Given three measures $\mu,\nu,\xi$ on a common space and $d$ be a distance on such space. Let also pick an $\alpha \in (0,1)$
is there some result connecting $W_p(\alpha\mu + (1-\alpha)\nu, \xi)$ and $W_p(\mu,\xi)$ and $W_p(\nu,\xi)$, were $W_p$ denotes the $p-$Wasserin distance, i.e. $W_p(\mu,\nu)=\min_\pi\mathbb{E}_{\pi}[d^p(X,Y)]$, where $X\sim\mu$, $Y\sim\nu$ and the minimization is over couplings of $\mu$ and $\nu$? I could not find anything anywhere, but maybe there's a quick trick I fail to see?
Nice question. I don't think there is, but I don't have a full answer. $W_p$ makes the space of probability measures into a geodesic metric space, and it looks like your question is about the curvature of this space. More precisely, if you put $\phi_\alpha = W_p(\alpha \mu + (1-\alpha) \nu,\xi)$ for the interpolation between $\phi_0=\nu$ and $\phi_1=\mu$, then you have a "triangle" with vertex $\xi$ and opposite side $\phi_\alpha$, $0 \leq \alpha \leq 1$, and the it seems like you're for the curvature of this opposite side. I don't know of general results for curvature in the Wasserstein space. Also, this vector space interpolation may have very little to do with the Wasserstein geodesic from $\mu$ to $\nu$. So I can't see how this is possible.

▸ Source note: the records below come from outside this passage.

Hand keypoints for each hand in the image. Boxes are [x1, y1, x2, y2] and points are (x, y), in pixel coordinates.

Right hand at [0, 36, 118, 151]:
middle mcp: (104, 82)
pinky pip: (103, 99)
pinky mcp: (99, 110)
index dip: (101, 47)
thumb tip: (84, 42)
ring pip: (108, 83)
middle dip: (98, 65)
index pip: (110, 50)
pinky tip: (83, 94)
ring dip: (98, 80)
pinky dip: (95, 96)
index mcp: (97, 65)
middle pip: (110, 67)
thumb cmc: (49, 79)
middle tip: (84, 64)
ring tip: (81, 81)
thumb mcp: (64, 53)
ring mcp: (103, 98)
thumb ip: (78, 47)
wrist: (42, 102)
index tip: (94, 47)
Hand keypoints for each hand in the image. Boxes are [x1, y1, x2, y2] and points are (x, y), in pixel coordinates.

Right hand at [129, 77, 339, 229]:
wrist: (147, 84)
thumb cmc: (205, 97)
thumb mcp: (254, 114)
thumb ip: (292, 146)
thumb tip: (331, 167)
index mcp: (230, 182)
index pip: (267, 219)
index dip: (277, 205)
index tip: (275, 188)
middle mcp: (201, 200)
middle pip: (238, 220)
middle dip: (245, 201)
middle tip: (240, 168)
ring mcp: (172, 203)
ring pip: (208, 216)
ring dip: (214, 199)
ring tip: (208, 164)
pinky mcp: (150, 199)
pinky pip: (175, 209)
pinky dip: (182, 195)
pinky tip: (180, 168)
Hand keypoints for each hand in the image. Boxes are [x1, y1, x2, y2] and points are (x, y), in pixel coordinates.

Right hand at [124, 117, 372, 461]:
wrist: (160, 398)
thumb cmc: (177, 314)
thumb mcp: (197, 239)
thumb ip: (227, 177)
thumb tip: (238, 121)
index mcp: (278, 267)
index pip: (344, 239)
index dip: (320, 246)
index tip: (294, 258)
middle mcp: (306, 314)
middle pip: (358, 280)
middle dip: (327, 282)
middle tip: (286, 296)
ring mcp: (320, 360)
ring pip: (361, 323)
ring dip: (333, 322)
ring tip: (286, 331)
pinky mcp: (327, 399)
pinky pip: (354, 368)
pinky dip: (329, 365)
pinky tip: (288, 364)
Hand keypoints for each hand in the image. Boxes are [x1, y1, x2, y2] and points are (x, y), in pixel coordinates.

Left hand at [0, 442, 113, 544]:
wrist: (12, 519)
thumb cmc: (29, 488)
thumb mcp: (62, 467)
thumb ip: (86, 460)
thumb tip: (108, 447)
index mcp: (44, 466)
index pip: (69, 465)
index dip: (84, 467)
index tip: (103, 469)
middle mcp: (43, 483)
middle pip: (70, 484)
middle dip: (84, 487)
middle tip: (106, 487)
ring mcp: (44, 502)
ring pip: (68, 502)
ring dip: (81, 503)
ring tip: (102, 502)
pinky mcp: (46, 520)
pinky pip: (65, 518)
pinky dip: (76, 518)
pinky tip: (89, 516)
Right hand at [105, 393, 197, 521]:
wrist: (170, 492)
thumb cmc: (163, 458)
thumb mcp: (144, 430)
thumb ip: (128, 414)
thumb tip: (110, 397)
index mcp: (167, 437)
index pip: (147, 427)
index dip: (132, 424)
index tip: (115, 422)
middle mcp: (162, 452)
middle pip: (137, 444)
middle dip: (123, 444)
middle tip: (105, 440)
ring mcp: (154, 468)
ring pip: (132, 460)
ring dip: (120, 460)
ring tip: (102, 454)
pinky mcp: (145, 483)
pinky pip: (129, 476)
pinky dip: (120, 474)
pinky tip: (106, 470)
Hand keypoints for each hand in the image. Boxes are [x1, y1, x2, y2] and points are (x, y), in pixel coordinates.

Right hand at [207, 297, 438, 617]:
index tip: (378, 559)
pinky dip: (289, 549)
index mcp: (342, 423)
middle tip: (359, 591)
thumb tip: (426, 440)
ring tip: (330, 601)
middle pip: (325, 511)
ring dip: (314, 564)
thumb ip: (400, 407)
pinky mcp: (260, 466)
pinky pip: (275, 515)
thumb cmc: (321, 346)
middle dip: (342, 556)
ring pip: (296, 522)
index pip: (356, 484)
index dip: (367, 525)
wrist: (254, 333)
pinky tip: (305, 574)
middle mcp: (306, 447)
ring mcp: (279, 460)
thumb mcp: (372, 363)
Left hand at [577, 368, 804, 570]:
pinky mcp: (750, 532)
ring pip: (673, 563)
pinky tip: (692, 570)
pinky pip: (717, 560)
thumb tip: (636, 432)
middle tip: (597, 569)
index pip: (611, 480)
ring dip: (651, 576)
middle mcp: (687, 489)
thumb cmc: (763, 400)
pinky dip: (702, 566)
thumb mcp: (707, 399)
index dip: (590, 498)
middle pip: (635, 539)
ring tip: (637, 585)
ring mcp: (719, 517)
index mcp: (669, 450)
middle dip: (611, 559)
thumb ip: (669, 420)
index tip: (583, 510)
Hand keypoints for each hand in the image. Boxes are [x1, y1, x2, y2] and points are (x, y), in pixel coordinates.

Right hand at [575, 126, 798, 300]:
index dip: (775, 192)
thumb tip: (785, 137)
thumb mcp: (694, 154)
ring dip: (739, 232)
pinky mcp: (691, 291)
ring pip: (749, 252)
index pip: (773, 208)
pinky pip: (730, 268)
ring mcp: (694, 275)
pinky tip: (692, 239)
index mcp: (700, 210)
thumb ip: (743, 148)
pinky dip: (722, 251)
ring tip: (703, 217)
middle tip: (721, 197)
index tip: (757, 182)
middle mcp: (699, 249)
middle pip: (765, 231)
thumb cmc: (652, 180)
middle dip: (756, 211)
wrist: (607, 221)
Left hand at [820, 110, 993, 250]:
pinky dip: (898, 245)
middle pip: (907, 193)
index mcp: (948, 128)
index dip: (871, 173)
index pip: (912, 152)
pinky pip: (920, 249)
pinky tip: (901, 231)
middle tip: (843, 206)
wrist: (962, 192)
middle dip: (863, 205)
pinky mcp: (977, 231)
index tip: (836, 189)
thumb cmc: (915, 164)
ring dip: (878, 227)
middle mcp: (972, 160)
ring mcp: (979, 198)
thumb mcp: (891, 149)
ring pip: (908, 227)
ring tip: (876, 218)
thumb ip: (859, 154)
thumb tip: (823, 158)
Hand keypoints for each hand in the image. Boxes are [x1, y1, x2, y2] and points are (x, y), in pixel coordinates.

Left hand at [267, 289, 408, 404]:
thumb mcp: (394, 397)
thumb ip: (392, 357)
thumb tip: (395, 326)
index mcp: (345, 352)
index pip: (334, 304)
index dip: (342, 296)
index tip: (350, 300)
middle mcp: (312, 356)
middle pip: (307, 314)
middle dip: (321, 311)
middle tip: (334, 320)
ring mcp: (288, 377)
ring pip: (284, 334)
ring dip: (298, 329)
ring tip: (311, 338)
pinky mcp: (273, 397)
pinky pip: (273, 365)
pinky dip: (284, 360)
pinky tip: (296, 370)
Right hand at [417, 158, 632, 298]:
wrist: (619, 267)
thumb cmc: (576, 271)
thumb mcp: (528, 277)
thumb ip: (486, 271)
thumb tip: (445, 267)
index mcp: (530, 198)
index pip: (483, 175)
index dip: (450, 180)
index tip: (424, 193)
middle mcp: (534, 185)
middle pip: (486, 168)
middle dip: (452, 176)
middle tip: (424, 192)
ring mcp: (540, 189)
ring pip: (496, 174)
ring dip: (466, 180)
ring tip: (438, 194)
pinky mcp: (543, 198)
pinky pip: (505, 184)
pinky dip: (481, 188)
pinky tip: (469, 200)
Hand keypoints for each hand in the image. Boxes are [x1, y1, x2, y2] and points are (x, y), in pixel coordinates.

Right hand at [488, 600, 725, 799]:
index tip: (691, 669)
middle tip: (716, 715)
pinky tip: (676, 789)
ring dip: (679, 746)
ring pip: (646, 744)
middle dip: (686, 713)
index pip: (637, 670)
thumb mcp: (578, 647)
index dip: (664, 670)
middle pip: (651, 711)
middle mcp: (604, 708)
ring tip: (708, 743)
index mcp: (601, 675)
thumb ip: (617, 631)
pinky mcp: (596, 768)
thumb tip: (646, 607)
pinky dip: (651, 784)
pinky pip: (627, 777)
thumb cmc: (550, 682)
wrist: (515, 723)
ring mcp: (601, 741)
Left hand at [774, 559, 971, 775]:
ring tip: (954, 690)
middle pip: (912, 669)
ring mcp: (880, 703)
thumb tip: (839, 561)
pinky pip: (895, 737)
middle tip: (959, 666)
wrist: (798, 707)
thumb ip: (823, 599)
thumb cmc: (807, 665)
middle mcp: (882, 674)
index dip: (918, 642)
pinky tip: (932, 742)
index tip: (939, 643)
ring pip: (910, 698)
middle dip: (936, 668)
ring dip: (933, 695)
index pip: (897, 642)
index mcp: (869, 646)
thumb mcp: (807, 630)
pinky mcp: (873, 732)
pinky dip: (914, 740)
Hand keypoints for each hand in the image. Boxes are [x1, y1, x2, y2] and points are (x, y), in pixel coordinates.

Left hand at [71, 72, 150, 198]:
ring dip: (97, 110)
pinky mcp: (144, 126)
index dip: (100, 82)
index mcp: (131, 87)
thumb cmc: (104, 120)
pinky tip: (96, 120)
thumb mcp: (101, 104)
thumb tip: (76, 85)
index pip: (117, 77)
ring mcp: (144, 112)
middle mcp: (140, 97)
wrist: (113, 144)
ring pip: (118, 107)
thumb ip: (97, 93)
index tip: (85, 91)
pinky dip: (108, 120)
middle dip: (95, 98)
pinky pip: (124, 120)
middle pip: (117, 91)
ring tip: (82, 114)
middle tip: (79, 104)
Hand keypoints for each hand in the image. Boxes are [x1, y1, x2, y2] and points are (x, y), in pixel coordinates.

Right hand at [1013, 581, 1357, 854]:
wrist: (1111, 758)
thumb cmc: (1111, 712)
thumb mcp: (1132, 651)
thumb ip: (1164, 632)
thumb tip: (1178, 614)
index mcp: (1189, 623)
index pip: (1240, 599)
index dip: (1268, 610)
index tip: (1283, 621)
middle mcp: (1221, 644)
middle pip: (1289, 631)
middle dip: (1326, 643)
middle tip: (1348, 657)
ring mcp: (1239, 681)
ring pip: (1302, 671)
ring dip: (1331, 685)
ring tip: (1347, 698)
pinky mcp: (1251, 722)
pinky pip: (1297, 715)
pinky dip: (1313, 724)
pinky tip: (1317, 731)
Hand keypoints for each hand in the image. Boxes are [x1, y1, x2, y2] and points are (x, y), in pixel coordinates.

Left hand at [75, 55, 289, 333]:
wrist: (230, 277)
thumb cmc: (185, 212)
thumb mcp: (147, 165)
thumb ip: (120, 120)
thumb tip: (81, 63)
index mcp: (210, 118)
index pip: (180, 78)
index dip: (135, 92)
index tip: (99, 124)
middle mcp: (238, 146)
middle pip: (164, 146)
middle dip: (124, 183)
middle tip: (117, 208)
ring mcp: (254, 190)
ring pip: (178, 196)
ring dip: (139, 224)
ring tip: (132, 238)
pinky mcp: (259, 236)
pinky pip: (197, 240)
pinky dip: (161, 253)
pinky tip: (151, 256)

Perhaps there is something if you include $W_p(\mu,\nu)$, or a geometric condition on the underlying metric space (like hyperbolicity) ... but maybe that's just pointing back to triangle inequality.
Letting $\mu,\nu,\xi$ be translations of a simple measure seems to rule out any of the basic relations that occur to me. I'd be very interested to hear if there is a neat relation here that I'm not seeing.